Since LeDuc was in town last, he won two stadium tour championships in three years.
“That was really, really a proud moment,” he said. “My kids and my wife got to be there in person for that. I’ve been racing off-road trucks in Mexico and across the desert, That’s been a lot of fun.
“My kids started school. I did career day, talking to kids telling them they don’t have to get a regular job. If you have a dream, pursue it. You can probably make it happen.”
LeDuc spends a lot of time with children, especially at hospitals.
“If I have open time, I hate sitting still,” he said. “If I’m at home, I’ll do something good like visit kids in the hospital. Doing things like that keeps me from getting lazy.”
This year is one of firsts for LeDuc. He’s finishing the season with his first show in Japan, for which he crated his truck and sent it on a shipping boat two months ago. He’s also traveling to Singapore in early December.
LeDuc’s career was a logical choice, considering his father is Curt LeDuc, a legendary off-road racer. LeDuc won his first competition in 1984 at age 5 when he raced his plastic Big Wheel tricycle to victory in front of thousands of fans during an exhibition at one of his father’s off-road races in Canada.
In 1998, Todd started racing downhill mountain bikes and eventually won three California state championships.

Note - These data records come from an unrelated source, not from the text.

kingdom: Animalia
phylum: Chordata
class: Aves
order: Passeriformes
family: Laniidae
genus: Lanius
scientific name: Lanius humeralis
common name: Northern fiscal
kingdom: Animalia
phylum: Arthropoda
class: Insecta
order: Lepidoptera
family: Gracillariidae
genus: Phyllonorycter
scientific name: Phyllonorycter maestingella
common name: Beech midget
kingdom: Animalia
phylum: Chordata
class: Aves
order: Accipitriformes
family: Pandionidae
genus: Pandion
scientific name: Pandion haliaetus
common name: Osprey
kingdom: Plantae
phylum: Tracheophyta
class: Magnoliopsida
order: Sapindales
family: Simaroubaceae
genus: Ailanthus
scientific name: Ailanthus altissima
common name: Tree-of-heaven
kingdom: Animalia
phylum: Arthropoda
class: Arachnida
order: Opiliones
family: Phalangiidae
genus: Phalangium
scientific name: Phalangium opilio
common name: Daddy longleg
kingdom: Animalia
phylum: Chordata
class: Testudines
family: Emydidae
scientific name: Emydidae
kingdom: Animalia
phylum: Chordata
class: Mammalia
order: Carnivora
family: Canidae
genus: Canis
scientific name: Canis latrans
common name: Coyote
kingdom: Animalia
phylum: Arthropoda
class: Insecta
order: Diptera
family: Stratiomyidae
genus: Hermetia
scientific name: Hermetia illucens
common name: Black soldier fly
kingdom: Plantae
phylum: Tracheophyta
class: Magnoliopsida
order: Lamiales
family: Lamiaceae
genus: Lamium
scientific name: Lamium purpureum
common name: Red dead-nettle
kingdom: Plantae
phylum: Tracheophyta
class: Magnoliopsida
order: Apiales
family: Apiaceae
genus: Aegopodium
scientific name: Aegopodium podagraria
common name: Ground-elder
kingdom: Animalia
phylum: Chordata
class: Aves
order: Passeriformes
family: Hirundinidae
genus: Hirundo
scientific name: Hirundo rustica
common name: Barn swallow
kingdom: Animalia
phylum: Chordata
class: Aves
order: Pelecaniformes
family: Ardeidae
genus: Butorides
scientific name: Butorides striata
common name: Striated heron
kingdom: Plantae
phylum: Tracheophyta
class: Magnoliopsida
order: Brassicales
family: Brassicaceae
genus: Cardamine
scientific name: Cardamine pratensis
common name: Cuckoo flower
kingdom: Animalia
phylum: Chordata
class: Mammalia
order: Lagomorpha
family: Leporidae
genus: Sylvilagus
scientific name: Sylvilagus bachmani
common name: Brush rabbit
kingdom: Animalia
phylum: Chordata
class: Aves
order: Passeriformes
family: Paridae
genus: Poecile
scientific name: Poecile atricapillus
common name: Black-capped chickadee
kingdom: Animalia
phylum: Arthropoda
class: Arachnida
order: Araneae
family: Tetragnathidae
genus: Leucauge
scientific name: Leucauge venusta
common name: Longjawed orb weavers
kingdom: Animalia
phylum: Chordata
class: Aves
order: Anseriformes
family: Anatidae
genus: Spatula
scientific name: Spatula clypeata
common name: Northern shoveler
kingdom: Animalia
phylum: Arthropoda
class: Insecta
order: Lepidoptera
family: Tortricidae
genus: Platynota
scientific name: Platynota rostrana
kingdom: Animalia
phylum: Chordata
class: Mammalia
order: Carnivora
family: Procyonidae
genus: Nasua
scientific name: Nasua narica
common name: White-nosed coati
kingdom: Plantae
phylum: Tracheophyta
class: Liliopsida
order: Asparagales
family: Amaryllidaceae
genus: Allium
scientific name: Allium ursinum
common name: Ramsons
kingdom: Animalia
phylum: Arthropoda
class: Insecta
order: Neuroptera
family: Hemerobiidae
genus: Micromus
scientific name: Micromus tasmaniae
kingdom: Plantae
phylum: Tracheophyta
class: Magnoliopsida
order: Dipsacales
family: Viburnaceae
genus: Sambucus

As a pro, he won two more and a national pro men’s downhill championship.
His motorsports career began in 2005 when he started co-driving with his father in his full-size class 8 truck in desert races. Again, the LeDucs prevailed, this time in the Best in the Desert racing series.
For his State Farm Stadium show, LeDuc promises his trademark moves.
“I’m a total, crazy lunatic,” he said with a laugh. “I want to give fans a ‘wow’ moment like last year. We did a big jump and fans left the show saying, ‘LeDuc is a nut.’
“I want people—even if I don’t win an event or place well during the show—to say, ‘Did you see what Todd did or Monster Energy did?’ If I don’t win, I want them leaving there with a lasting memory.”